━━ Data for this task ━━

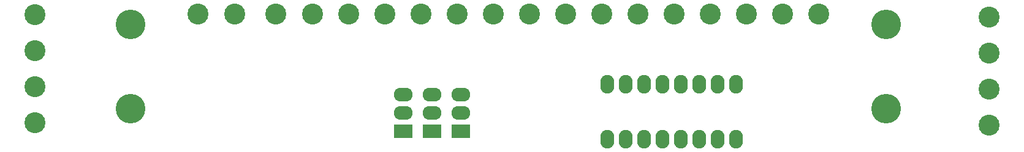
<source format=gbr>
G04 #@! TF.FileFunction,Soldermask,Bot*
%FSLAX46Y46*%
G04 Gerber Fmt 4.6, Leading zero omitted, Abs format (unit mm)*
G04 Created by KiCad (PCBNEW 4.0.6) date 02/01/18 18:05:22*
%MOMM*%
%LPD*%
G01*
G04 APERTURE LIST*
%ADD10C,0.100000*%
%ADD11C,4.100000*%
%ADD12O,1.901140X2.599640*%
%ADD13C,2.900000*%
%ADD14R,2.599640X1.924000*%
%ADD15O,2.599640X1.924000*%
G04 APERTURE END LIST*
D10*
D11*
X88392000Y-94996000D03*
X88392000Y-83312000D03*
D12*
X154264000Y-99194000D03*
X156804000Y-99194000D03*
X159344000Y-99194000D03*
X161884000Y-99194000D03*
X164424000Y-99194000D03*
X166964000Y-99194000D03*
X169504000Y-99194000D03*
X172044000Y-99194000D03*
X172044000Y-91574000D03*
X169504000Y-91574000D03*
X166964000Y-91574000D03*
X164424000Y-91574000D03*
X161884000Y-91574000D03*
X159344000Y-91574000D03*
X156804000Y-91574000D03*
X154264000Y-91574000D03*
D13*
X108504000Y-81884000D03*
X113504000Y-81884000D03*
X118504000Y-81884000D03*
X123504000Y-81884000D03*
X128504000Y-81884000D03*
X133504000Y-81884000D03*
X138504000Y-81884000D03*
X143504000Y-81884000D03*
X148504000Y-81884000D03*
X153504000Y-81884000D03*
X158504000Y-81884000D03*
X163504000Y-81884000D03*
X168504000Y-81884000D03*
X173504000Y-81884000D03*
X183504000Y-81884000D03*
X178504000Y-81884000D03*
X102754000Y-81884000D03*
X97754000Y-81884000D03*
X207010000Y-82289000D03*
X207010000Y-87289000D03*
X207010000Y-97289000D03*
X207010000Y-92289000D03*
X75184000Y-96908000D03*
X75184000Y-91908000D03*
X75184000Y-81908000D03*
X75184000Y-86908000D03*
D14*
X126054000Y-98124000D03*
D15*
X126054000Y-95584000D03*
X126054000Y-93044000D03*
D14*
X130054000Y-98124000D03*
D15*
X130054000Y-95584000D03*
X130054000Y-93044000D03*
D14*
X134054000Y-98124000D03*
D15*
X134054000Y-95584000D03*
X134054000Y-93044000D03*
D11*
X192786000Y-83312000D03*
X192786000Y-94996000D03*
M02*

</source>
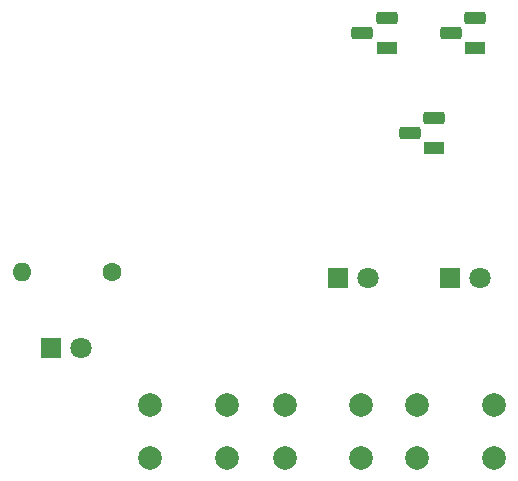
<source format=gbr>
%TF.GenerationSoftware,KiCad,Pcbnew,9.0.0*%
%TF.CreationDate,2025-04-15T18:26:17+08:00*%
%TF.ProjectId,computer,636f6d70-7574-4657-922e-6b696361645f,rev?*%
%TF.SameCoordinates,Original*%
%TF.FileFunction,Copper,L2,Bot*%
%TF.FilePolarity,Positive*%
%FSLAX46Y46*%
G04 Gerber Fmt 4.6, Leading zero omitted, Abs format (unit mm)*
G04 Created by KiCad (PCBNEW 9.0.0) date 2025-04-15 18:26:17*
%MOMM*%
%LPD*%
G01*
G04 APERTURE LIST*
G04 Aperture macros list*
%AMRoundRect*
0 Rectangle with rounded corners*
0 $1 Rounding radius*
0 $2 $3 $4 $5 $6 $7 $8 $9 X,Y pos of 4 corners*
0 Add a 4 corners polygon primitive as box body*
4,1,4,$2,$3,$4,$5,$6,$7,$8,$9,$2,$3,0*
0 Add four circle primitives for the rounded corners*
1,1,$1+$1,$2,$3*
1,1,$1+$1,$4,$5*
1,1,$1+$1,$6,$7*
1,1,$1+$1,$8,$9*
0 Add four rect primitives between the rounded corners*
20,1,$1+$1,$2,$3,$4,$5,0*
20,1,$1+$1,$4,$5,$6,$7,0*
20,1,$1+$1,$6,$7,$8,$9,0*
20,1,$1+$1,$8,$9,$2,$3,0*%
G04 Aperture macros list end*
%TA.AperFunction,ComponentPad*%
%ADD10R,1.800000X1.100000*%
%TD*%
%TA.AperFunction,ComponentPad*%
%ADD11RoundRect,0.275000X0.625000X-0.275000X0.625000X0.275000X-0.625000X0.275000X-0.625000X-0.275000X0*%
%TD*%
%TA.AperFunction,ComponentPad*%
%ADD12R,1.800000X1.800000*%
%TD*%
%TA.AperFunction,ComponentPad*%
%ADD13C,1.800000*%
%TD*%
%TA.AperFunction,ComponentPad*%
%ADD14C,2.000000*%
%TD*%
%TA.AperFunction,ComponentPad*%
%ADD15C,1.600000*%
%TD*%
%TA.AperFunction,ComponentPad*%
%ADD16O,1.600000X1.600000*%
%TD*%
G04 APERTURE END LIST*
D10*
%TO.P,Q3,1,C*%
%TO.N,Net-(D1-K)*%
X152900000Y-81000000D03*
D11*
%TO.P,Q3,2,B*%
%TO.N,Net-(Q3-B)*%
X150830000Y-79730000D03*
%TO.P,Q3,3,E*%
%TO.N,Net-(BT1--)*%
X152900000Y-78460000D03*
%TD*%
D12*
%TO.P,Power,1,K*%
%TO.N,Net-(D3-K)*%
X120460000Y-98000000D03*
D13*
%TO.P,Power,2,A*%
%TO.N,Net-(BT1-+)*%
X123000000Y-98000000D03*
%TD*%
D14*
%TO.P,AND Input A,1,1*%
%TO.N,Net-(BT1-+)*%
X128885000Y-102750000D03*
X135385000Y-102750000D03*
%TO.P,AND Input A,2,2*%
%TO.N,Net-(Q2-B)*%
X128885000Y-107250000D03*
X135385000Y-107250000D03*
%TD*%
D10*
%TO.P,Q1,1,C*%
%TO.N,Net-(Q1-C)*%
X148900000Y-72540000D03*
D11*
%TO.P,Q1,2,B*%
%TO.N,Net-(Q1-B)*%
X146830000Y-71270000D03*
%TO.P,Q1,3,E*%
%TO.N,Net-(BT1--)*%
X148900000Y-70000000D03*
%TD*%
D15*
%TO.P,Resistor,1*%
%TO.N,Net-(BT1--)*%
X125620000Y-91500000D03*
D16*
%TO.P,Resistor,2*%
%TO.N,Net-(D3-K)*%
X118000000Y-91500000D03*
%TD*%
D14*
%TO.P,AND Input B,1,1*%
%TO.N,Net-(BT1-+)*%
X140250000Y-102750000D03*
X146750000Y-102750000D03*
%TO.P,AND Input B,2,2*%
%TO.N,Net-(Q1-B)*%
X140250000Y-107250000D03*
X146750000Y-107250000D03*
%TD*%
%TO.P,NOT Input,1,1*%
%TO.N,Net-(Q3-B)*%
X151500000Y-102750000D03*
X158000000Y-102750000D03*
%TO.P,NOT Input,2,2*%
%TO.N,Net-(BT1-+)*%
X151500000Y-107250000D03*
X158000000Y-107250000D03*
%TD*%
D12*
%TO.P,AND Output,1,K*%
%TO.N,Net-(D2-K)*%
X144730000Y-92000000D03*
D13*
%TO.P,AND Output,2,A*%
%TO.N,Net-(BT1-+)*%
X147270000Y-92000000D03*
%TD*%
D10*
%TO.P,Q2,1,C*%
%TO.N,Net-(D2-K)*%
X156400000Y-72580000D03*
D11*
%TO.P,Q2,2,B*%
%TO.N,Net-(Q2-B)*%
X154330000Y-71310000D03*
%TO.P,Q2,3,E*%
%TO.N,Net-(Q1-C)*%
X156400000Y-70040000D03*
%TD*%
D12*
%TO.P,NOT Output,1,K*%
%TO.N,Net-(D1-K)*%
X154230000Y-92000000D03*
D13*
%TO.P,NOT Output,2,A*%
%TO.N,Net-(BT1-+)*%
X156770000Y-92000000D03*
%TD*%
M02*

</source>
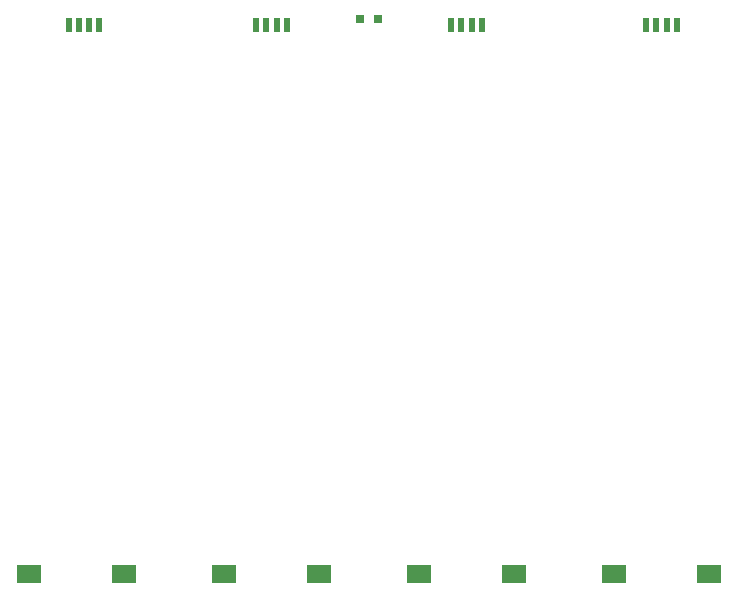
<source format=gbr>
G04 EAGLE Gerber RS-274X export*
G75*
%MOMM*%
%FSLAX34Y34*%
%LPD*%
%INSolderpaste Bottom*%
%IPPOS*%
%AMOC8*
5,1,8,0,0,1.08239X$1,22.5*%
G01*
%ADD10R,2.000000X1.500000*%
%ADD11R,0.500000X1.250000*%
%ADD12R,0.800000X0.800000*%


D10*
X192400Y38100D03*
X112400Y38100D03*
X357500Y38100D03*
X277500Y38100D03*
X522600Y38100D03*
X442600Y38100D03*
X687700Y38100D03*
X607700Y38100D03*
D11*
X145750Y502800D03*
X154250Y502800D03*
X163250Y502800D03*
X171750Y502800D03*
X304500Y502800D03*
X313000Y502800D03*
X322000Y502800D03*
X330500Y502800D03*
X469600Y502800D03*
X478100Y502800D03*
X487100Y502800D03*
X495600Y502800D03*
X634700Y502800D03*
X643200Y502800D03*
X652200Y502800D03*
X660700Y502800D03*
D12*
X407550Y508000D03*
X392550Y508000D03*
M02*

</source>
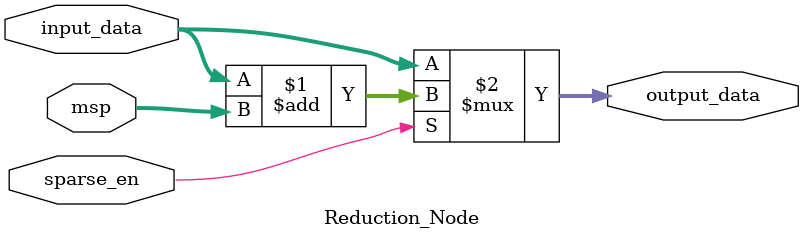
<source format=v>

module Reduction_Node #(
    parameter ACCUM_WIDTH = 32
)(
    input wire [ACCUM_WIDTH-1:0] input_data,
    input wire [ACCUM_WIDTH-1:0] msp,
    input wire sparse_en,
    output wire [ACCUM_WIDTH-1:0] output_data
);

    assign output_data = sparse_en ? (input_data + msp) : input_data;

endmodule

</source>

━━━

Task goal: Leave out the pictures. Transcribe only the lines above, from the first through the one that contains "X159344000Y-99194000D03*".

Task response:
<source format=gbr>
G04 #@! TF.FileFunction,Soldermask,Bot*
%FSLAX46Y46*%
G04 Gerber Fmt 4.6, Leading zero omitted, Abs format (unit mm)*
G04 Created by KiCad (PCBNEW 4.0.6) date 02/01/18 18:05:22*
%MOMM*%
%LPD*%
G01*
G04 APERTURE LIST*
%ADD10C,0.100000*%
%ADD11C,4.100000*%
%ADD12O,1.901140X2.599640*%
%ADD13C,2.900000*%
%ADD14R,2.599640X1.924000*%
%ADD15O,2.599640X1.924000*%
G04 APERTURE END LIST*
D10*
D11*
X88392000Y-94996000D03*
X88392000Y-83312000D03*
D12*
X154264000Y-99194000D03*
X156804000Y-99194000D03*
X159344000Y-99194000D03*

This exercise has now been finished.